How to complete this task
The expected copy holds every entry exactly and none of the pictures.

[Data records]
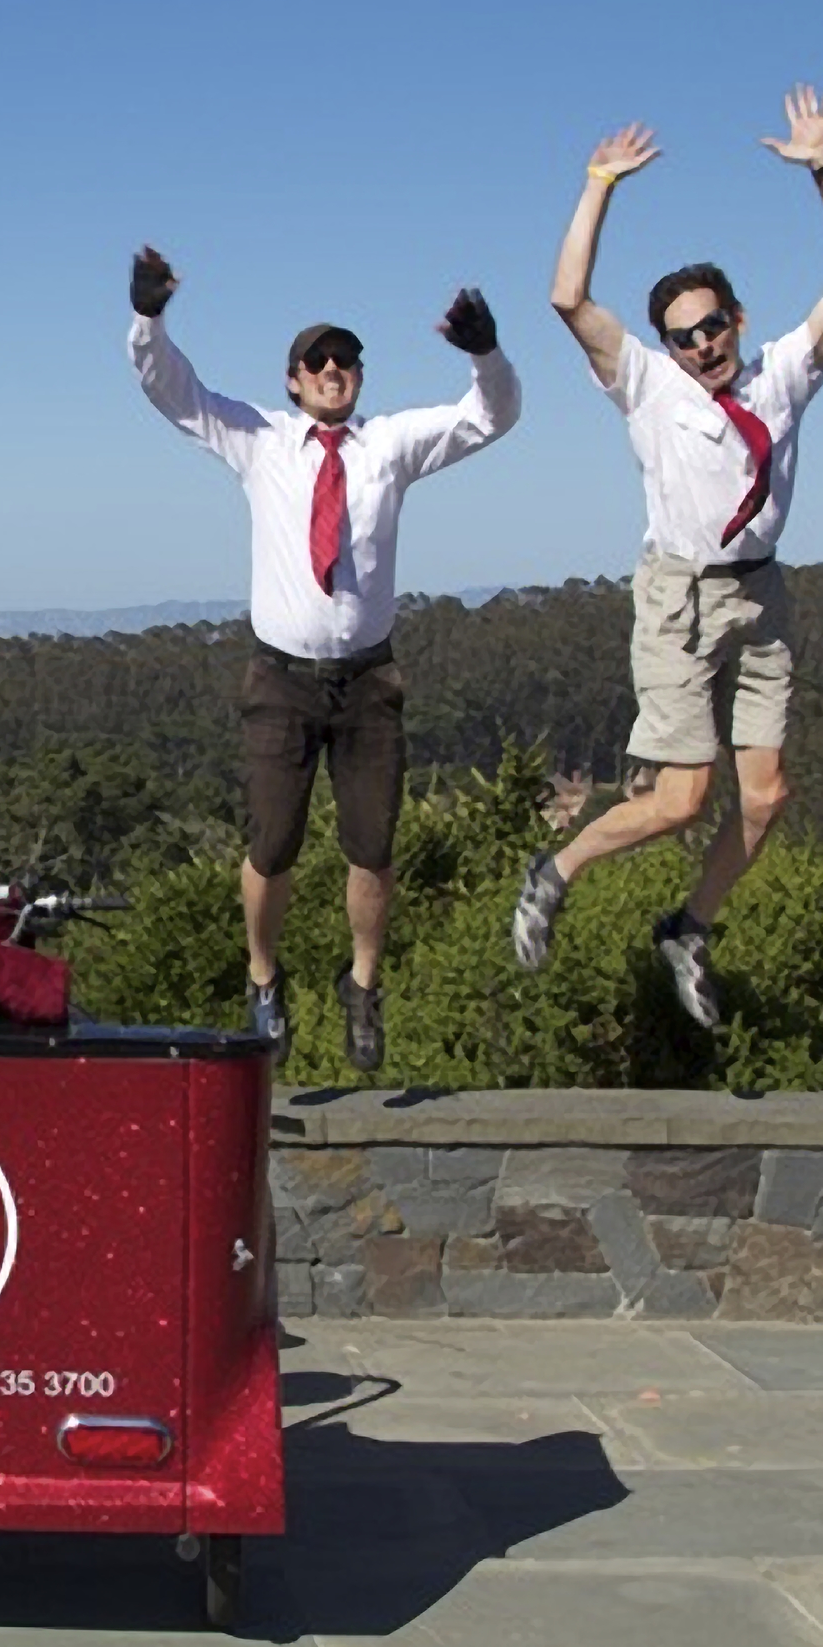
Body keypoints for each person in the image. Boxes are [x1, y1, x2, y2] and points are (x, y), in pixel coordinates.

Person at [511, 88, 823, 1027]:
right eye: (684, 335)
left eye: (713, 325)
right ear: (667, 347)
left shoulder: (783, 374)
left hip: (761, 598)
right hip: (678, 597)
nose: (702, 344)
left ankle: (689, 926)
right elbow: (567, 297)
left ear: (737, 320)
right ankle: (554, 870)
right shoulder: (646, 386)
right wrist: (598, 184)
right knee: (682, 802)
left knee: (766, 799)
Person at [130, 251, 520, 1071]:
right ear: (294, 380)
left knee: (372, 847)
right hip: (280, 680)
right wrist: (150, 317)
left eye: (346, 360)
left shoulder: (389, 447)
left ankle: (363, 987)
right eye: (319, 362)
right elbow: (172, 389)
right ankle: (264, 978)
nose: (334, 370)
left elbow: (490, 418)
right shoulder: (260, 442)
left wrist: (487, 354)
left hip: (369, 681)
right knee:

Output for this task
Body keypoints for each person in the image. Boxes are [x1, y1, x2, y2] and points are (x, y), in pixel coordinates.

Person at [511, 88, 823, 1027]:
right eye: (684, 335)
left eye: (713, 325)
right ear: (667, 347)
left shoulder: (783, 374)
left hip: (761, 598)
right hip: (678, 597)
nose: (702, 344)
left ankle: (689, 926)
right elbow: (567, 297)
left ear: (737, 320)
right ankle: (554, 870)
right shoulder: (646, 386)
right wrist: (598, 184)
right knee: (682, 802)
left knee: (766, 799)
Person at [130, 251, 520, 1071]:
right ear: (294, 380)
left knee: (372, 847)
right hip: (280, 680)
right wrist: (150, 317)
left eye: (346, 360)
left shoulder: (389, 447)
left ankle: (363, 987)
right eye: (319, 362)
right elbow: (172, 389)
right ankle: (264, 978)
nose: (334, 370)
left elbow: (490, 418)
right shoulder: (260, 442)
left wrist: (487, 354)
left hip: (369, 681)
right knee:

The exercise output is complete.